- **What is expected**
Every line of the entries below from the one containing "107 5 84375" to the one containing "257 37 19234", both ends included, must be written out exactly. No other line belongs in the answer.

Stored entries:
---------------
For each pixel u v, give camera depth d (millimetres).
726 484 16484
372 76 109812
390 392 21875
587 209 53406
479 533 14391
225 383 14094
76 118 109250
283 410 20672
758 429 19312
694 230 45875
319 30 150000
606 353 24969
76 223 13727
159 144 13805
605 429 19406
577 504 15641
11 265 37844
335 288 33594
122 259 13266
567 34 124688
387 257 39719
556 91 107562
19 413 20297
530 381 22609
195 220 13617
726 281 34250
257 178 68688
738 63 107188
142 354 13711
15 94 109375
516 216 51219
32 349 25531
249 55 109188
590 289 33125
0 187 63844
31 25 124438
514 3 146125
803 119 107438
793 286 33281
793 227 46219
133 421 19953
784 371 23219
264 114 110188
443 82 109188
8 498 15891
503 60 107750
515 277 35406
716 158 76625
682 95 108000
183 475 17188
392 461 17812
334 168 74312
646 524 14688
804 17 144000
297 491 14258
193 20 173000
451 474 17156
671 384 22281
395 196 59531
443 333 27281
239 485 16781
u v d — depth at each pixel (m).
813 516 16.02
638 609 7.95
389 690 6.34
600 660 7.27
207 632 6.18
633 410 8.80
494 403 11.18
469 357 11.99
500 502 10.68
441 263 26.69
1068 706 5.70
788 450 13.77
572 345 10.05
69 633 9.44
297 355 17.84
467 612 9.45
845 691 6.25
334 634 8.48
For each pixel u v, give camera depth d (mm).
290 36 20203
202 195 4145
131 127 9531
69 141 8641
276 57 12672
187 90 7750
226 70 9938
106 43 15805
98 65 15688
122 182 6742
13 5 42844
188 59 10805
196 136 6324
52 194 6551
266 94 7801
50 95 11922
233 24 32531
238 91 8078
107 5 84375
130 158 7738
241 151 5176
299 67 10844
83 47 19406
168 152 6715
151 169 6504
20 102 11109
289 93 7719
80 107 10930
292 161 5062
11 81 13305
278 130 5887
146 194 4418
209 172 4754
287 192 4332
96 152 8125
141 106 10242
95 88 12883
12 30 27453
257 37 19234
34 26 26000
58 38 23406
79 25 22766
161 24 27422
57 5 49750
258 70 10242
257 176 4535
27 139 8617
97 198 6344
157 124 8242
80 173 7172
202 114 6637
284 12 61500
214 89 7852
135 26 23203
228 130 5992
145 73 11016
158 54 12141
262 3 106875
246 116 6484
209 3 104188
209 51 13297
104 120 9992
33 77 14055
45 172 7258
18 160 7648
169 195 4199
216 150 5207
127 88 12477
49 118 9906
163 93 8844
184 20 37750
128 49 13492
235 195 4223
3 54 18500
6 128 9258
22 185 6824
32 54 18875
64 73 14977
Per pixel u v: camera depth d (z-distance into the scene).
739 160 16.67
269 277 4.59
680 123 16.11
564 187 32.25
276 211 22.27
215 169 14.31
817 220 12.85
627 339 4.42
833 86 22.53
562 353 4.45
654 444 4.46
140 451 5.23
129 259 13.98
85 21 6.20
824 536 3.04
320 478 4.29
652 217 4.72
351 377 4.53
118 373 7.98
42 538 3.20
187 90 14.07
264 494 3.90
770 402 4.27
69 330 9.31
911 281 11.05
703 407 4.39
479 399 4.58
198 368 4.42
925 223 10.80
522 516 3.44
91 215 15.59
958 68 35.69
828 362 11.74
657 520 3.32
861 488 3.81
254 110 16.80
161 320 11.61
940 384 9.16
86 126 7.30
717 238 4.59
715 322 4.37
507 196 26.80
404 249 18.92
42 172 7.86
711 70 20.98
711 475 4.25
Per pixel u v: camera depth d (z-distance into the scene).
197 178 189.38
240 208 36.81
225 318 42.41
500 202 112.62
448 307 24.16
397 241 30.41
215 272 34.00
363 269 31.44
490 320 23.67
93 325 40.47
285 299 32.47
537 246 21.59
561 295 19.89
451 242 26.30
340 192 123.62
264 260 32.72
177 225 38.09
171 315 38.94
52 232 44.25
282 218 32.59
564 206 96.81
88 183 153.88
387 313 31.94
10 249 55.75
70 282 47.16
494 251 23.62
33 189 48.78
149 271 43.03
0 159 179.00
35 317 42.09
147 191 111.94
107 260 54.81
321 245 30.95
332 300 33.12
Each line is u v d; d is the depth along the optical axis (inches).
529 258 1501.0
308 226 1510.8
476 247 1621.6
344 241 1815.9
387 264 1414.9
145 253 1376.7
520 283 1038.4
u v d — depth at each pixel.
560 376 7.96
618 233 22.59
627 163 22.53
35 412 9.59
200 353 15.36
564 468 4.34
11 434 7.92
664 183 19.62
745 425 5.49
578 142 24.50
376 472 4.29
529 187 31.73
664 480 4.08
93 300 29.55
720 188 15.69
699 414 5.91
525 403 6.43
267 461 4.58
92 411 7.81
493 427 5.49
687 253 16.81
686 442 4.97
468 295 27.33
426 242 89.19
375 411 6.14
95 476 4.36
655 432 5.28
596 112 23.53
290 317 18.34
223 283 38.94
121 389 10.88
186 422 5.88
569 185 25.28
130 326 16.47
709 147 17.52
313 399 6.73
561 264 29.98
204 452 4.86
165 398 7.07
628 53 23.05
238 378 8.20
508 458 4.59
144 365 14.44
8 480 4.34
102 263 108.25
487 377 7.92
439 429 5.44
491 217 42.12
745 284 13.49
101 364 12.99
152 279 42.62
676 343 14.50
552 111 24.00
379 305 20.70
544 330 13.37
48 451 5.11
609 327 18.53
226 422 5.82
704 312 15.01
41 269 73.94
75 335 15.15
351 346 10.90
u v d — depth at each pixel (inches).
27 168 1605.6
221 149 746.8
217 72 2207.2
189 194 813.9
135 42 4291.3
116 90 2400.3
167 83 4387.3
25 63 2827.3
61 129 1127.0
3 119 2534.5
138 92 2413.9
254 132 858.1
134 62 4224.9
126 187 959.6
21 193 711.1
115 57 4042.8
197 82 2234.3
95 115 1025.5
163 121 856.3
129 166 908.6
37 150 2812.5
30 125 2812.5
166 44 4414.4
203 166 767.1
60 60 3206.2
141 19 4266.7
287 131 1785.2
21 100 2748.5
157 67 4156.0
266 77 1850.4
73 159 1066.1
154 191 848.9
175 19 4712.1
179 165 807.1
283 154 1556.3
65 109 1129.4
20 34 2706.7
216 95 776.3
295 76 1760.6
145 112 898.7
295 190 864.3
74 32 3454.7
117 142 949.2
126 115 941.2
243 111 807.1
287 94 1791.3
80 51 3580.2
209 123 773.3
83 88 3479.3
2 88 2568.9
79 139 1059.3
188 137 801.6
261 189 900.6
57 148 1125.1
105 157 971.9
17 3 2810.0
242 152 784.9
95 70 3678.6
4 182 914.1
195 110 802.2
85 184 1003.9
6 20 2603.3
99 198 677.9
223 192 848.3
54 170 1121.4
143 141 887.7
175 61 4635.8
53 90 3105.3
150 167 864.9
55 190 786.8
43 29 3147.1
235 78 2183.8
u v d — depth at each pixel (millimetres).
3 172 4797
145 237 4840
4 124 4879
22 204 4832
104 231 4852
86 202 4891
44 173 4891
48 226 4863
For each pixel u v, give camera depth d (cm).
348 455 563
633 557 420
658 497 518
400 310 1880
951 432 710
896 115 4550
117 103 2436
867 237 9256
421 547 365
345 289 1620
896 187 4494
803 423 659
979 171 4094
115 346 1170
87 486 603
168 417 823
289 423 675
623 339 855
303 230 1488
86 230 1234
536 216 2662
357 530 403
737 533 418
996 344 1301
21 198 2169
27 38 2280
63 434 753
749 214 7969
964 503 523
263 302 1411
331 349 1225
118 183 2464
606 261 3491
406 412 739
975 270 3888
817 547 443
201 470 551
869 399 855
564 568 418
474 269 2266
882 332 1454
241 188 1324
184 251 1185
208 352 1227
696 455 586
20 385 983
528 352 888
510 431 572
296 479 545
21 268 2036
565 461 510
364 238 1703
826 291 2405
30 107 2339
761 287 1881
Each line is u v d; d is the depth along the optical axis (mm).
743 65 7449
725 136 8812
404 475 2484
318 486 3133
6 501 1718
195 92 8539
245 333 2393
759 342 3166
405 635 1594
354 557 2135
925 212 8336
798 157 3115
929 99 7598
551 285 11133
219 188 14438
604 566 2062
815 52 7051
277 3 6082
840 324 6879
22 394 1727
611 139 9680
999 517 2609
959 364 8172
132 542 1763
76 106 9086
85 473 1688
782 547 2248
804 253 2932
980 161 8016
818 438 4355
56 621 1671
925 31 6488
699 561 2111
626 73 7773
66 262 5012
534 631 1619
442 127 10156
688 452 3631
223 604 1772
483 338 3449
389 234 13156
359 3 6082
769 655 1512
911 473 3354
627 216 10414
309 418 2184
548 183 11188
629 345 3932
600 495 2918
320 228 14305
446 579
---------------
- **Output for this task**
107 5 84375
130 158 7738
241 151 5176
299 67 10844
83 47 19406
168 152 6715
151 169 6504
20 102 11109
289 93 7719
80 107 10930
292 161 5062
11 81 13305
278 130 5887
146 194 4418
209 172 4754
287 192 4332
96 152 8125
141 106 10242
95 88 12883
12 30 27453
257 37 19234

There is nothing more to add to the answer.